[Material supplied]
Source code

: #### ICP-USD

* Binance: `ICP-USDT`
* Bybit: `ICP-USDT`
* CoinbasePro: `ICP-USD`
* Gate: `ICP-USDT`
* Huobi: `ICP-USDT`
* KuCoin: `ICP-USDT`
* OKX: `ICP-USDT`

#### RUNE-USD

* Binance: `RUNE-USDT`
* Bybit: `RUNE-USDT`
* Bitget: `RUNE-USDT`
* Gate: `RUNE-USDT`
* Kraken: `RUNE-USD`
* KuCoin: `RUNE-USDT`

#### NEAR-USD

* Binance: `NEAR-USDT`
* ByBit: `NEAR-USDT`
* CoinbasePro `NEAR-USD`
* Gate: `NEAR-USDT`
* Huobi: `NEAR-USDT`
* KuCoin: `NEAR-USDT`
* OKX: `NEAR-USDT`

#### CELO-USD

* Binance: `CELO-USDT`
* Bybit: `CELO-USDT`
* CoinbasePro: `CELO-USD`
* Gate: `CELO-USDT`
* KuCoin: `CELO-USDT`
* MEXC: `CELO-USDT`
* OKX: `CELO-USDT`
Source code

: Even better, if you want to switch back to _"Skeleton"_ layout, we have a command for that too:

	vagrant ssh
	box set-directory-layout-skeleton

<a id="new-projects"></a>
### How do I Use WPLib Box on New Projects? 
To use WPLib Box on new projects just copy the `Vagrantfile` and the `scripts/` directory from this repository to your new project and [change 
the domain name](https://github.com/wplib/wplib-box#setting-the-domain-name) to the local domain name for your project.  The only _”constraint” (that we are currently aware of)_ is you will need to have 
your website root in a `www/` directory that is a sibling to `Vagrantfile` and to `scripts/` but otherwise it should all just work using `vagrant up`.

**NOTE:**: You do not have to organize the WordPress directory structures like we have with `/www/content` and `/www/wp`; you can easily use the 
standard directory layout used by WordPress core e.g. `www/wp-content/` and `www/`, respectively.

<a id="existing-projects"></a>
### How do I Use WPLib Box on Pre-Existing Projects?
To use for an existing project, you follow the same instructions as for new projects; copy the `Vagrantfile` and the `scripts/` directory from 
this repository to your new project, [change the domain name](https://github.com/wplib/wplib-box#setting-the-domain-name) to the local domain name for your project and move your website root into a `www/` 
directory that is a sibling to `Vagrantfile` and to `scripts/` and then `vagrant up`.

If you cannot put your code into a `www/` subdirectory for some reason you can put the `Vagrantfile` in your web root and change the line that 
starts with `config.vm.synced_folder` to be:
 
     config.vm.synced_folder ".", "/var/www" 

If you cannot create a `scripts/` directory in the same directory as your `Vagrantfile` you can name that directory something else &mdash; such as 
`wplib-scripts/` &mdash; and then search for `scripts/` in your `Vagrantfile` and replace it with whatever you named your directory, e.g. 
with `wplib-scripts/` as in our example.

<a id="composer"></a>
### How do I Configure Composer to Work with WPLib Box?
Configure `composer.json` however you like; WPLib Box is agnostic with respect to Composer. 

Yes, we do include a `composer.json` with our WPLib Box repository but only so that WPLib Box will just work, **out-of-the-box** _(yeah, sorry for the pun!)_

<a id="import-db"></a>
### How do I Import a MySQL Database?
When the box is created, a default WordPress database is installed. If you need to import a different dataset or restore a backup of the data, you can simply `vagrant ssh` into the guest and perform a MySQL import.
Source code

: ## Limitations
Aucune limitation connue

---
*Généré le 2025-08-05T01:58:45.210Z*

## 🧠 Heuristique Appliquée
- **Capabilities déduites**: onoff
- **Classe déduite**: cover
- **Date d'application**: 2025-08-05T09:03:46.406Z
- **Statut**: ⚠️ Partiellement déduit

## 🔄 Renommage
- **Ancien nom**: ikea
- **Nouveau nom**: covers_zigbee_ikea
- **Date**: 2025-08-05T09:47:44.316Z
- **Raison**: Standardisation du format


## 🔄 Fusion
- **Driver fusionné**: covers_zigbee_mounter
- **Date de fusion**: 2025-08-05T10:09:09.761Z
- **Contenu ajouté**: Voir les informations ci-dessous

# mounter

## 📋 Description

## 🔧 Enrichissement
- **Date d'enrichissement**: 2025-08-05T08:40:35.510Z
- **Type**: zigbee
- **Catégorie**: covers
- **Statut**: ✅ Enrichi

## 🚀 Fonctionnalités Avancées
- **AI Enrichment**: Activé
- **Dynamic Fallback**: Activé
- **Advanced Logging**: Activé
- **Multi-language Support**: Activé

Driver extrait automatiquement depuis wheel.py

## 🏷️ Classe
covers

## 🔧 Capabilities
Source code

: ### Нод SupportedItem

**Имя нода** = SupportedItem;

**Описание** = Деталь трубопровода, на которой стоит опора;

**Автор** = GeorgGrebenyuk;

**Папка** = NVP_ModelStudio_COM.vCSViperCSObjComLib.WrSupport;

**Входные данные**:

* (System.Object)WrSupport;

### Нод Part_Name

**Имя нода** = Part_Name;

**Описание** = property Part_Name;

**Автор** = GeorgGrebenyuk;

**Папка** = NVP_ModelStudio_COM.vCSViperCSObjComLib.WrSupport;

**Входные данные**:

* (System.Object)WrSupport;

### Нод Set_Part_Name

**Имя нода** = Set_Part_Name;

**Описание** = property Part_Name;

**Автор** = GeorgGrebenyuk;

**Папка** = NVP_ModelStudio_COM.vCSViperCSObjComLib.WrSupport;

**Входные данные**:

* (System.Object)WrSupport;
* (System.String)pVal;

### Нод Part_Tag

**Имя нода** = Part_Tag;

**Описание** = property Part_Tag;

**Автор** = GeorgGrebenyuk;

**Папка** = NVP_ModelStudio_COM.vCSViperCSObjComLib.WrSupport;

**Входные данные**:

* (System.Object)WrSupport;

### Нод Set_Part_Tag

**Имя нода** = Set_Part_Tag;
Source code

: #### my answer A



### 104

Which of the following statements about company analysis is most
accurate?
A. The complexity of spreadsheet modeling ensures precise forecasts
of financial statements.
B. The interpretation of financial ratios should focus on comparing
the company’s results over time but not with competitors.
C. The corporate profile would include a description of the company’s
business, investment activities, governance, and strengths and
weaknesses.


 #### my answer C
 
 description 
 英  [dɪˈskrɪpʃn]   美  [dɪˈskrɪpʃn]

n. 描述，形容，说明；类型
[/Material supplied]
Work instructions: Copy exactly the lines running from the one that holds "business, investment activities, governance, and" to the last line of the listing above. Include both of those lines.

Task output:
business, investment activities, governance, and strengths and
weaknesses.


 #### my answer C
 
 description 
 英  [dɪˈskrɪpʃn]   美  [dɪˈskrɪpʃn]

n. 描述，形容，说明；类型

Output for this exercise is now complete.